Christian Teriete from the World Wildlife Fund’s Global Climate Change programme told Al Jazeera that the cloud is highly toxic.

“It will effect many people’s health and their respiratory systems,” he said.

“The unusual weather patterns will also affect the output of grain and rice in the region, resulting in higher food costs. But it is not too late to take action, for example, switching from fossile fuels, to solar or wind power … but at the moment we see a bad trend that could lead to devastating consequences.”

Complex impact

According to the report, the pollutants may hold temperatures down overall, but the mix of particles means it is also speeding up warming in some of the most vulnerable areas and exacerbating the devastating impacts of higher temperatures.
   
The complex impact of the cloud, which tends to cool areas near the surface of the Earth and warm the air higher up, is believed to be causing a shortening of the monsoon season in India while increasing flooding there and in southern China.
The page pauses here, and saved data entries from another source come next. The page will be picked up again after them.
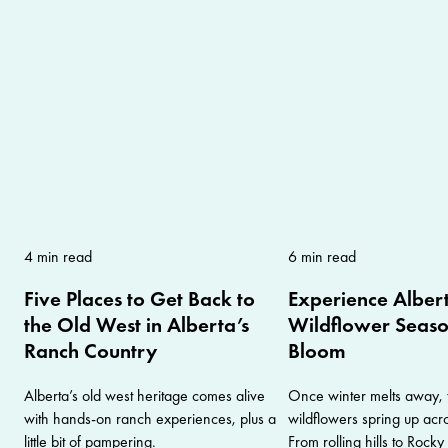
4 min read
6 min read
Five Places to Get Back to
Experience Albert
the Old West in Alberta’s
Wildflower Season
Ranch Country
Bloom
Alberta’s old west heritage comes alive
Once winter melts away, 
with hands-on ranch experiences, plus a
wildflowers spring up acr
little bit of pampering.
From rolling hills to Rock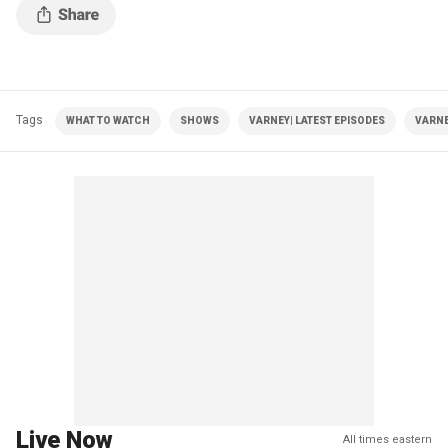
Tags
WHAT TO WATCH
SHOWS
VARNEY| LATEST EPISODES
VARNE
Live Now
All times eastern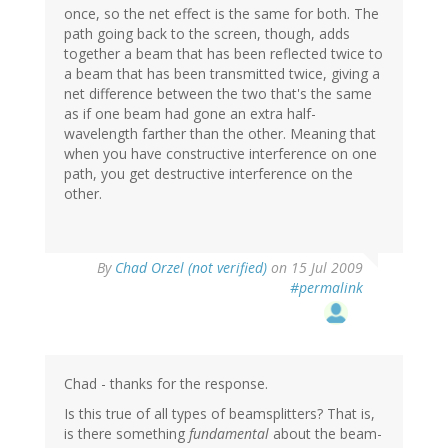
once, so the net effect is the same for both. The
path going back to the screen, though, adds
together a beam that has been reflected twice to
a beam that has been transmitted twice, giving a
net difference between the two that's the same
as if one beam had gone an extra half-
wavelength farther than the other. Meaning that
when you have constructive interference on one
path, you get destructive interference on the
other.
By
Chad Orzel (not verified)
on 15 Jul 2009
#permalink
Chad - thanks for the response.
Is this true of all types of beamsplitters? That is,
is there something
fundamental
about the beam-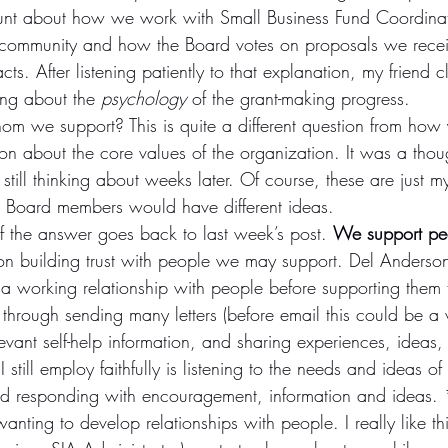
unt about how we work with Small Business Fund Coordina
 community and how the Board votes on proposals we recei
s. After listening patiently to that explanation, my friend cla
ng about the 
psychology
 of the grant-making progress.
 we support? This is quite a different question from how
ion about the core values of the organization. It was a thoug
still thinking about weeks later. Of course, these are just m
 Board members would have different ideas.
 of the answer goes back to last week’s post. 
We support peo
n building trust with people we may support. Del Anderson
a working relationship with people before supporting them f
lt through sending many letters (before email this could be a
levant self-help information, and sharing experiences, ideas,
I still employ faithfully is listening to the needs and ideas o
nd responding with encouragement, information and ideas. 
ting to develop relationships with people. I really like this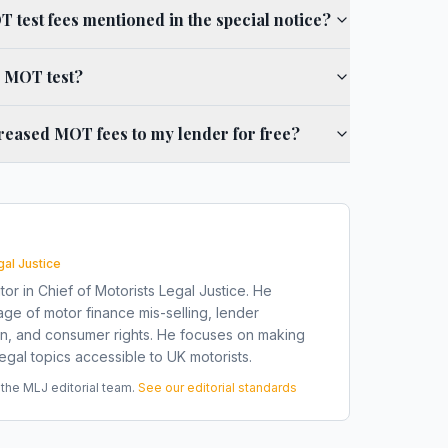
 test fees mentioned in the special notice?
d MOT test?
reased MOT fees to my lender for free?
gal Justice
tor in Chief of Motorists Legal Justice. He
ge of motor finance mis-selling, lender
on, and consumer rights. He focuses on making
gal topics accessible to UK motorists.
he MLJ editorial team.
See our editorial standards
Soot from the cloud is also deposited on glaciers, which are at the centre of environmentalists’ and politicians’ concerns because they feed Asia’s rivers and provide drinking water for billions of people who live along them.

There the particles capture more solar heat than white, reflective snow and ice – speeding up the melting of a key resource.

At a monitoring station near Mount Everest, soot is said to have been found at levels which scientists say would be expected in urban areas.

Human cost
   
There is also a human cost. The report estimates that at least 340,000 people are dying prematurely because of damage to their lungs and hearts and due to cancers.

Scientists are still studying the impact on crops, but possible problems include falling harvests because of less energy for photosynthesis and higher ozone concentrations.
   
“The emergence of the atmospheric brown cloud problem is expected to further aggravate the recent dramatic escalation of food prices and the consequent challenge for survival among the world’s most vulnerable populations,” the report said.

There are similar brown clouds over parts of Europe, North America, Africa and the Amazon Basin, though research so far has been focused on the Asian cloud which stretches from the Arabian Peninsula to the Pacific Ocean.